Valentina aprendió a conducir con precaución, y para cuidar su caballo de hierro necesitó a un buen mecánico: Miguel. Su relación con él fue tranquila, llena de flores, dulces y presentaciones familiares. Cuando anunció su boda, todos dijeron:
¡Valentina, felicidades! Miguel es un buen hombre, os parecéis mucho. ¡Consejo y amor!
Años después, los médicos les comunicaron que no podrían tener hijos. Se miraron, suspiraron y, tomados de la mano, compartieron la tristeza en silencio, en la intimidad de su habitación.
¿Cómo, Miguel? Querías un hijo
Yo te quería a ti, Valentina. Los hijos son bonitos, pero sin ellos también viviremos. Lo importante es estar juntos.
No volvieron a tocar el tema; cada uno sufría a su manera, pero sin soltar la mano del otro. Con el tiempo, el dolor se amortiguó y aceptaron que su familia eran ellos dos. Los padres fueron falleciendo uno tras otro, dejando un recuerdo dulce y una ligera melancolía.
En su casa apareció Canela, y todo siguió su curso, si no fuera porque el destino pinchó a Canela en el trasero, obligándola a ladrar ese mismo día que nació Alberto.

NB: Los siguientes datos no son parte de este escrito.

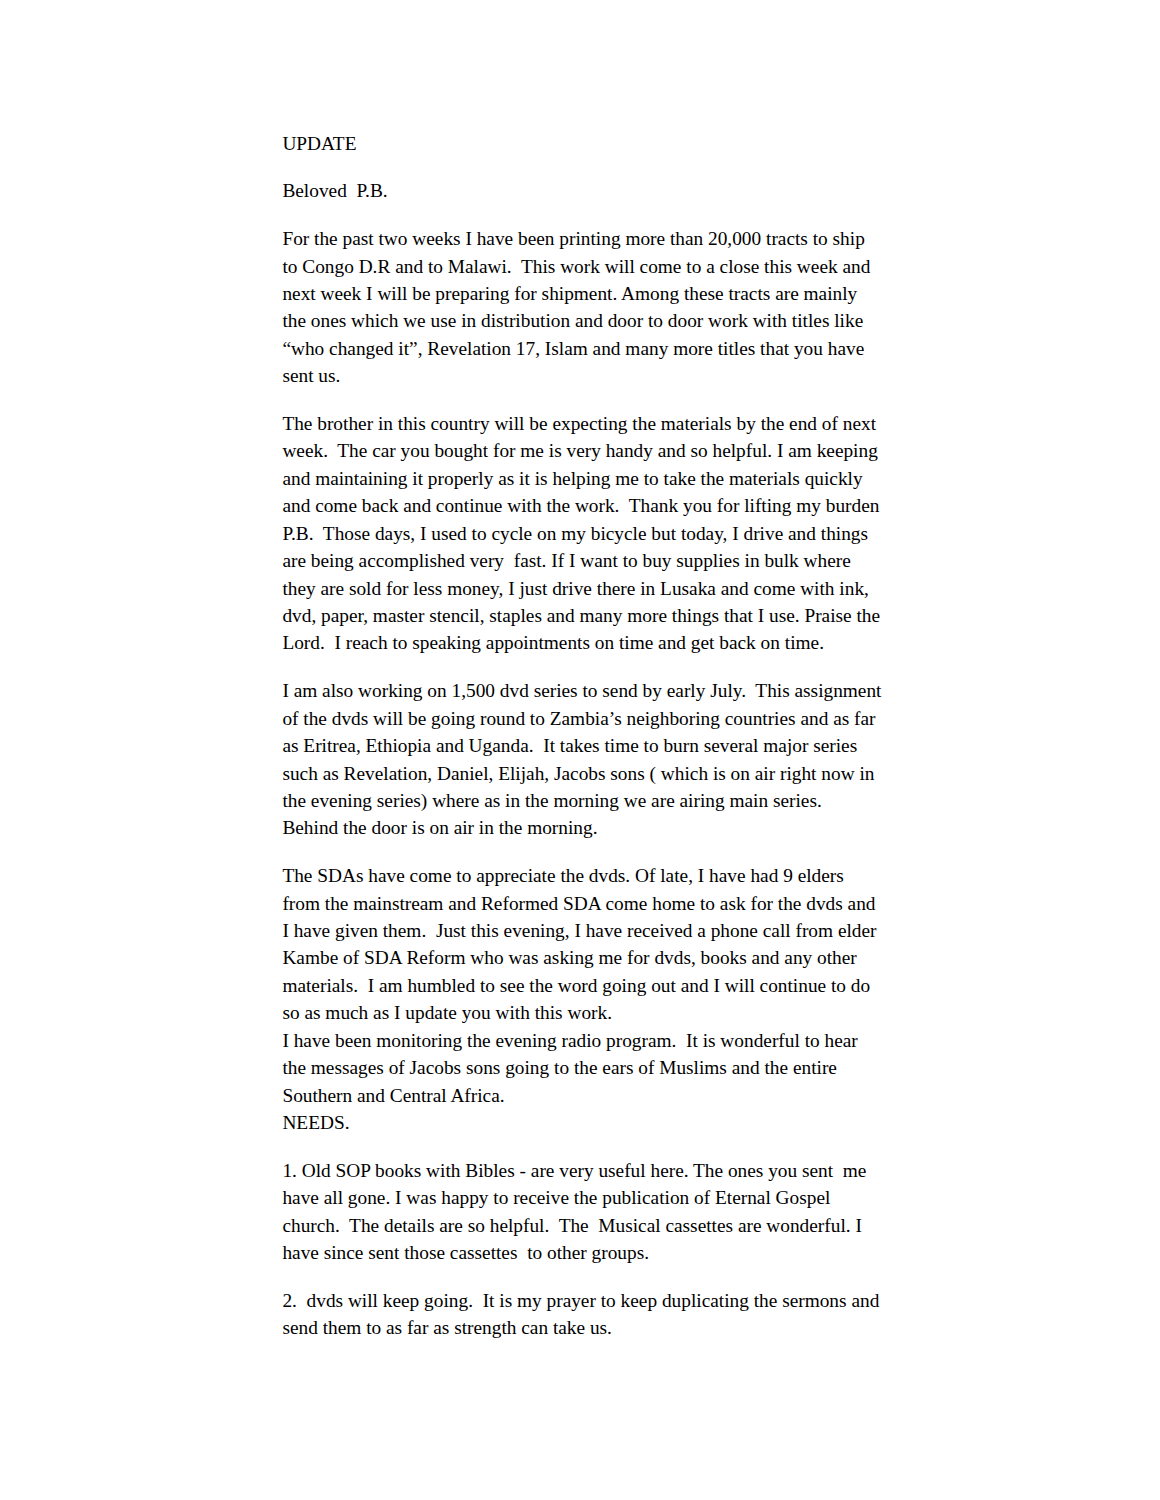UPDATE
Beloved P.B.
For the past two weeks I have been printing more than 20,000 tracts to ship to Congo D.R and to Malawi. This work will come to a close this week and next week I will be preparing for shipment. Among these tracts are mainly the ones which we use in distribution and door to door work with titles like “who changed it”, Revelation 17, Islam and many more titles that you have sent us.
The brother in this country will be expecting the materials by the end of next week. The car you bought for me is very handy and so helpful. I am keeping and maintaining it properly as it is helping me to take the materials quickly and come back and continue with the work. Thank you for lifting my burden P.B. Those days, I used to cycle on my bicycle but today, I drive and things are being accomplished very fast. If I want to buy supplies in bulk where they are sold for less money, I just drive there in Lusaka and come with ink, dvd, paper, master stencil, staples and many more things that I use. Praise the Lord. I reach to speaking appointments on time and get back on time.
I am also working on 1,500 dvd series to send by early July. This assignment of the dvds will be going round to Zambia’s neighboring countries and as far as Eritrea, Ethiopia and Uganda. It takes time to burn several major series such as Revelation, Daniel, Elijah, Jacobs sons ( which is on air right now in the evening series) where as in the morning we are airing main series. Behind the door is on air in the morning.
The SDAs have come to appreciate the dvds. Of late, I have had 9 elders from the mainstream and Reformed SDA come home to ask for the dvds and I have given them. Just this evening, I have received a phone call from elder Kambe of SDA Reform who was asking me for dvds, books and any other materials. I am humbled to see the word going out and I will continue to do so as much as I update you with this work.
I have been monitoring the evening radio program. It is wonderful to hear the messages of Jacobs sons going to the ears of Muslims and the entire Southern and Central Africa.
NEEDS.
1. Old SOP books with Bibles - are very useful here. The ones you sent me have all gone. I was happy to receive the publication of Eternal Gospel church. The details are so helpful. The Musical cassettes are wonderful. I have since sent those cassettes to other groups.
2. dvds will keep going. It is my prayer to keep duplicating the sermons and send them to as far as strength can take us.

Desde entonces, Valentina perdió la paz. Cada madrugada de otoño, con el aire húmedo y el olor a hojas podridas, recorría el patio mirando al perro y escuchaba un llanto infantil que la llamaba. Se despertaba sudorosa, intentando comprender qué debía hacer, y cada vez se encontraba con la mirada atenta de su marido:
¿Qué te pasa, Valentina?
He tenido un sueño
¿Malo?
No lo sé, Miguel
Por primera vez, Valentina ocultó su inquietud al marido, temiendo revelar la pequeña cabeza que había sostenido en su palma apenas un minuto. Lo sostuvo unos segundos mientras Miguel le envolvía al bebé en su bata, pero la sensación la persiguió. Miguel también guardó silencio; temía avivar la angustia de su esposa, quien había sido rechazada al intentar ser madre de un niño abandonado.
Entonces, la tragedia llegó: Canela desapareció. Valentina la sacó al patio, le permitió hacer sus necesidades y, al volver a agacharse, la perra no estaba.
Buscó bajo arbustos, llamó a Canela, volvió a casa y llamó a Miguel para continuar la búsqueda, pero la perra se había esfumado como agua. Dos días y dos noches de llanto y deambulaciones por el barrio culminaron cuando, al tercer día, Canela reapareció, sucia y mojada por la lluvia, pero viva.
¡Canela, mi alegría! exclamó Valentina, abrazándola. ¿Dónde estabas?
Canela lamió su nariz, y en ese instante la cabeza redondeada de la perra recordó a Valentina la pequeña cabeza que había sostenido aquel minuto.
¡Miguel! estalló Valentina.
Miguel, ya en camino, entendió que algo importante estaba por decirse. Esa noche Valentina reveló al marido sus miedos, su sueño y el niño que había visto aquella mañana de otoño.
¿Crees que ya lo han adoptado? preguntó, secándose las lágrimas con un paño.
No lo sé. Pero podemos averiguarlo. Mi trabajo en la guardia nos da acceso a información. Si lo han tomado, ¡alabado sea! Y si no dijo, quedándose en silencio.
Miguel la abrazó, apoyó su hombro y dijo:
Vámonos a dormir, que la noche trae claridad.
Seiscientos días después, Alberto, ya un niño de ocho años, miró a los ojos de la mujer que nunca recordaría y extendió la mano a un hombre alto y robusto:
Yo soy Alberto.
Miguel estrechó su mano con delicadeza y, mirando a Valentina, añadió:
¡Basta de lágrimas, madre! ¡Vamos a casa!